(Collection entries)

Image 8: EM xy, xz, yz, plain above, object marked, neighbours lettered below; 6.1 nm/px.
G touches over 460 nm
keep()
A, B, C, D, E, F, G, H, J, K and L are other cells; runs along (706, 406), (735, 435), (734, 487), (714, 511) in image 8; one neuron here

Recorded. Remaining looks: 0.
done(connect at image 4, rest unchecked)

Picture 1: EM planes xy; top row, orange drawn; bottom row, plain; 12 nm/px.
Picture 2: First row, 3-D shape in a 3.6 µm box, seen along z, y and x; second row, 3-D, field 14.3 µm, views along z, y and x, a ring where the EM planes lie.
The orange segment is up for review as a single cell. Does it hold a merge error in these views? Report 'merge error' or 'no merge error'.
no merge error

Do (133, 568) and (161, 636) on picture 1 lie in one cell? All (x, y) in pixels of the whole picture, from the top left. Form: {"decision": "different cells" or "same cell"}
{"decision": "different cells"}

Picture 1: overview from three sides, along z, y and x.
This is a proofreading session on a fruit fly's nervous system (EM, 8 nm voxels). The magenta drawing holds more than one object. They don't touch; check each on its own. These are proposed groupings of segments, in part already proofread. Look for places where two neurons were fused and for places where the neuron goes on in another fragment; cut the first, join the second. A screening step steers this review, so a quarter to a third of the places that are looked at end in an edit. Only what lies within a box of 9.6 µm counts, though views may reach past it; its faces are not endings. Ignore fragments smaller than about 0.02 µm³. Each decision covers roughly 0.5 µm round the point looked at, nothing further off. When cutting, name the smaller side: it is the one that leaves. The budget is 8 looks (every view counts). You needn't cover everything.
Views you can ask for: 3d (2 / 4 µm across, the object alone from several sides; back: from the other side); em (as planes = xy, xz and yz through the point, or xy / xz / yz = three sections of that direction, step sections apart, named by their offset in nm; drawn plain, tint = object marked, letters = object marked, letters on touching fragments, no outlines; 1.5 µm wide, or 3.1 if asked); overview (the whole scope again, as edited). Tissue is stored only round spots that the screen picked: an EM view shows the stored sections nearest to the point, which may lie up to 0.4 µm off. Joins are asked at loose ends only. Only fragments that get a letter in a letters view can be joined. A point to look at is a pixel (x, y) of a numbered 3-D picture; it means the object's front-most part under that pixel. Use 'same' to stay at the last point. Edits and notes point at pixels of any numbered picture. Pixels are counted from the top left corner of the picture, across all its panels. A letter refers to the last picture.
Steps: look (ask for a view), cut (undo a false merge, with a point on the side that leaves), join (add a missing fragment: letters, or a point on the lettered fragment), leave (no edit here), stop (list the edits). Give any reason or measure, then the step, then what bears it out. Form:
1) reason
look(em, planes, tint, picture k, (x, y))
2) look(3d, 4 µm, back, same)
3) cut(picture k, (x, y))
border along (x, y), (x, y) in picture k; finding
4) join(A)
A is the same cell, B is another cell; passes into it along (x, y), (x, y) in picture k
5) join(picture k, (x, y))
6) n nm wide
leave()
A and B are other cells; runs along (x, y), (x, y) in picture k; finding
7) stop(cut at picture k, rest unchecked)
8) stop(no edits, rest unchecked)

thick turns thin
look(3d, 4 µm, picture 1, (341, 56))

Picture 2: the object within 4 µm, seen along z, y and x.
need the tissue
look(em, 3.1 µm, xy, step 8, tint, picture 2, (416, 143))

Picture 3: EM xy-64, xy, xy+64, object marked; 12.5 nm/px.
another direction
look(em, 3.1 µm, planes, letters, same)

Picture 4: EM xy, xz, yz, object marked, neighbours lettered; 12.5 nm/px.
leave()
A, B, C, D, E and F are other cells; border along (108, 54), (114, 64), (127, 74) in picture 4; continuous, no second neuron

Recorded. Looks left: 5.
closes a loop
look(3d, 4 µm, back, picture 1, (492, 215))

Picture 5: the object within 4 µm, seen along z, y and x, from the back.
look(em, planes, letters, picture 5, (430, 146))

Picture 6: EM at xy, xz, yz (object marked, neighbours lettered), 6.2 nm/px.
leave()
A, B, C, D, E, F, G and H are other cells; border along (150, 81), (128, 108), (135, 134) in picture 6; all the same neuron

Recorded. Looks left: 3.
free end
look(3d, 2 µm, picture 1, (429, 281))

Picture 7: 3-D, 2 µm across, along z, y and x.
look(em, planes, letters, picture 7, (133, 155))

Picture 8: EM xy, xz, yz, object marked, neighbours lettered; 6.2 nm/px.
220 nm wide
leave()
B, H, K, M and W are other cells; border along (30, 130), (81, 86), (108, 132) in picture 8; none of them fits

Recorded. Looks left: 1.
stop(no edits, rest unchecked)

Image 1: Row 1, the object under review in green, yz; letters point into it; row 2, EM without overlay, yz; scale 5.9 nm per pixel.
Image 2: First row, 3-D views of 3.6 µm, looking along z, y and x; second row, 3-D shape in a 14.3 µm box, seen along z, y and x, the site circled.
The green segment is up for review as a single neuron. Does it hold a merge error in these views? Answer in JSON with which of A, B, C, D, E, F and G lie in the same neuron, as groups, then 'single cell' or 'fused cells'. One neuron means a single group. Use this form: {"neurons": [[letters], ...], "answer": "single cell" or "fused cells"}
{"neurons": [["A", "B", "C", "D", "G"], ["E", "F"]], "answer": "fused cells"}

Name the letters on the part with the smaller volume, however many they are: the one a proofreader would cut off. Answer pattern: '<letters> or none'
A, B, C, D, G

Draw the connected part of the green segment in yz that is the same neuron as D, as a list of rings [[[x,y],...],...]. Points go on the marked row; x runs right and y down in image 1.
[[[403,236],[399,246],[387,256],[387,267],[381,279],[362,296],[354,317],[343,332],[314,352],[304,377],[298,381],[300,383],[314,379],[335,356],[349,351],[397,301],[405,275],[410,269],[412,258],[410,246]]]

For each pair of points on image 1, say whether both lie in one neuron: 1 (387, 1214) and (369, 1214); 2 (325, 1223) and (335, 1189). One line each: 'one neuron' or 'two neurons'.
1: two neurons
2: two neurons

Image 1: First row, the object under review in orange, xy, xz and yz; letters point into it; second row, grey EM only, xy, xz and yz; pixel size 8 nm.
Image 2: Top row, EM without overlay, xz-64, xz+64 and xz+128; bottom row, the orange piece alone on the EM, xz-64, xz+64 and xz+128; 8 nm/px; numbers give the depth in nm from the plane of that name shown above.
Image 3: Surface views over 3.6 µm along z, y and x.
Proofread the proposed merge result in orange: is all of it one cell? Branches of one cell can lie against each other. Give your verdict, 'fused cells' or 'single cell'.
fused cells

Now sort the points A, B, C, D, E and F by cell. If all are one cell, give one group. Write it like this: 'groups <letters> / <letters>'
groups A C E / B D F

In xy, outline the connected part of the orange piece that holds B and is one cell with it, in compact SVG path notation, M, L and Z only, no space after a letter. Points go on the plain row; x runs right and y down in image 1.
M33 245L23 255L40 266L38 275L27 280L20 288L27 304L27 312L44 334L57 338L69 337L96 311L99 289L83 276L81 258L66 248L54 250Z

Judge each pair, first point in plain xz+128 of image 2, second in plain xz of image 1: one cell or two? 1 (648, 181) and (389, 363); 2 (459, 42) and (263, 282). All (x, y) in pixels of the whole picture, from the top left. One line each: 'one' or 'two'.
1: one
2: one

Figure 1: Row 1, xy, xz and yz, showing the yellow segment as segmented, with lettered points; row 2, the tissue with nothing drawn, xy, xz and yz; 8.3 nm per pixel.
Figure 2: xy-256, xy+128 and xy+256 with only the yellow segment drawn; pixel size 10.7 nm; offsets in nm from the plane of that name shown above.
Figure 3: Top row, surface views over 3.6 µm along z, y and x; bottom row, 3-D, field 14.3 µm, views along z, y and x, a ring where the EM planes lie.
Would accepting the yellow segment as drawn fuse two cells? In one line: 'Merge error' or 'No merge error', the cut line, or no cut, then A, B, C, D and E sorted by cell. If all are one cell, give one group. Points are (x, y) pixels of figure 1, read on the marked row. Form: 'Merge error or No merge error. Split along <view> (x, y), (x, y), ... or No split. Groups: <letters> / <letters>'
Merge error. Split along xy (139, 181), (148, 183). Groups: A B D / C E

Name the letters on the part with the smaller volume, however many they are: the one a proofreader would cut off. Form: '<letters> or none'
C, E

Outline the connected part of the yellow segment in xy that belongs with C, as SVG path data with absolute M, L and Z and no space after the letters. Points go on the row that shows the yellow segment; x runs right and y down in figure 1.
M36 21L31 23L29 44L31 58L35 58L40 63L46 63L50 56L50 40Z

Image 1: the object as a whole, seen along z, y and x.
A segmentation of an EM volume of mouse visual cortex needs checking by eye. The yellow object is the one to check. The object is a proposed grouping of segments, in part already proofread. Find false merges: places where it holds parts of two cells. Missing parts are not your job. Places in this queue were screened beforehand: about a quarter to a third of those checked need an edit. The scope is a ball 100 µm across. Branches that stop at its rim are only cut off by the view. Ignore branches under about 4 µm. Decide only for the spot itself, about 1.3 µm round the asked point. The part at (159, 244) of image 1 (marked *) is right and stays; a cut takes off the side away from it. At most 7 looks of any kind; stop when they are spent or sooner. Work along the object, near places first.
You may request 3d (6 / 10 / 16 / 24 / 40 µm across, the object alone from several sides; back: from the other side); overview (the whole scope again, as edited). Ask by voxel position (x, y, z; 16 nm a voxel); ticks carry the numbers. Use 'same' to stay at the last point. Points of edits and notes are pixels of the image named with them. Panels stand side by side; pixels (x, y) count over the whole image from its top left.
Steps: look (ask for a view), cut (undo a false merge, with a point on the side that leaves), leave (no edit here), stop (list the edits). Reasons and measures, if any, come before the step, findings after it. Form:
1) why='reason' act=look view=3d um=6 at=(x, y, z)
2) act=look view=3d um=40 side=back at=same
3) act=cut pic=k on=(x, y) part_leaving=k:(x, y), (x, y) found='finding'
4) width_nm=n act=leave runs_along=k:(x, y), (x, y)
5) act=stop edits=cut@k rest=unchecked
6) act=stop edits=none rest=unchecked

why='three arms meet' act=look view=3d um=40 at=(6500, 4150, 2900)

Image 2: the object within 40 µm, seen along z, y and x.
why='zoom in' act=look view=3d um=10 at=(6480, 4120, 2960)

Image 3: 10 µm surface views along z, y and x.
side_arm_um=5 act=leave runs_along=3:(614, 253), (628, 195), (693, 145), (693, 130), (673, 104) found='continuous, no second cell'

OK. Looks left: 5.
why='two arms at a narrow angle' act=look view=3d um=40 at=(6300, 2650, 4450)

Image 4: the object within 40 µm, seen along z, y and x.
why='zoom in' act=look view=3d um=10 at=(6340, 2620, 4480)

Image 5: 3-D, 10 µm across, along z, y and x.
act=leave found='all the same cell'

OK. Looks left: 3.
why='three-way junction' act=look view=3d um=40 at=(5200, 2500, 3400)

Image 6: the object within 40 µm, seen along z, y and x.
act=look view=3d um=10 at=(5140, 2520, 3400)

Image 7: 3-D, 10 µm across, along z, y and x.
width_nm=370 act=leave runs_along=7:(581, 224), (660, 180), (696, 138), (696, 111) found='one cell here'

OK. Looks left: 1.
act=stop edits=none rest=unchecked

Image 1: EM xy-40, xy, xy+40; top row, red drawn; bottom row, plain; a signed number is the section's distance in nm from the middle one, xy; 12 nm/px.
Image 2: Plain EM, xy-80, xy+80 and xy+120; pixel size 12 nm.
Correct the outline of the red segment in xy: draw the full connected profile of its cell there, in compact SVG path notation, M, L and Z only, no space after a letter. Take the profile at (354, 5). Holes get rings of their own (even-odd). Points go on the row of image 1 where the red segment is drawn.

* _Task details_
Using the entries above, quote each line verbatim from the first through the line that contains "This is a proofreading".

* _Response to this task_
Image 8: EM xy, xz, yz, plain above, object marked, neighbours lettered below; 6.1 nm/px.
G touches over 460 nm
keep()
A, B, C, D, E, F, G, H, J, K and L are other cells; runs along (706, 406), (735, 435), (734, 487), (714, 511) in image 8; one neuron here

Recorded. Remaining looks: 0.
done(connect at image 4, rest unchecked)

Picture 1: EM planes xy; top row, orange drawn; bottom row, plain; 12 nm/px.
Picture 2: First row, 3-D shape in a 3.6 µm box, seen along z, y and x; second row, 3-D, field 14.3 µm, views along z, y and x, a ring where the EM planes lie.
The orange segment is up for review as a single cell. Does it hold a merge error in these views? Report 'merge error' or 'no merge error'.
no merge error

Do (133, 568) and (161, 636) on picture 1 lie in one cell? All (x, y) in pixels of the whole picture, from the top left. Form: {"decision": "different cells" or "same cell"}
{"decision": "different cells"}

Picture 1: overview from three sides, along z, y and x.
This is a proofreading session on a fruit fly's nervous system (EM, 8 nm voxels). The magenta drawing holds more than one object. They don't touch; check each on its own. These are proposed groupings of segments, in part already proofread. Look for places where two neurons were fused and for places where the neuron goes on in another fragment; cut the first, join the second. A screening step steers this review, so a quarter to a third of the places that are looked at end in an edit. Only what lies within a box of 9.6 µm counts, though views may reach past it; its faces are not endings. Ignore fragments smaller than about 0.02 µm³. Each decision covers roughly 0.5 µm round the point looked at, nothing further off. When cutting, name the smaller side: it is the one that leaves. The budget is 8 looks (every view counts). You needn't cover everything.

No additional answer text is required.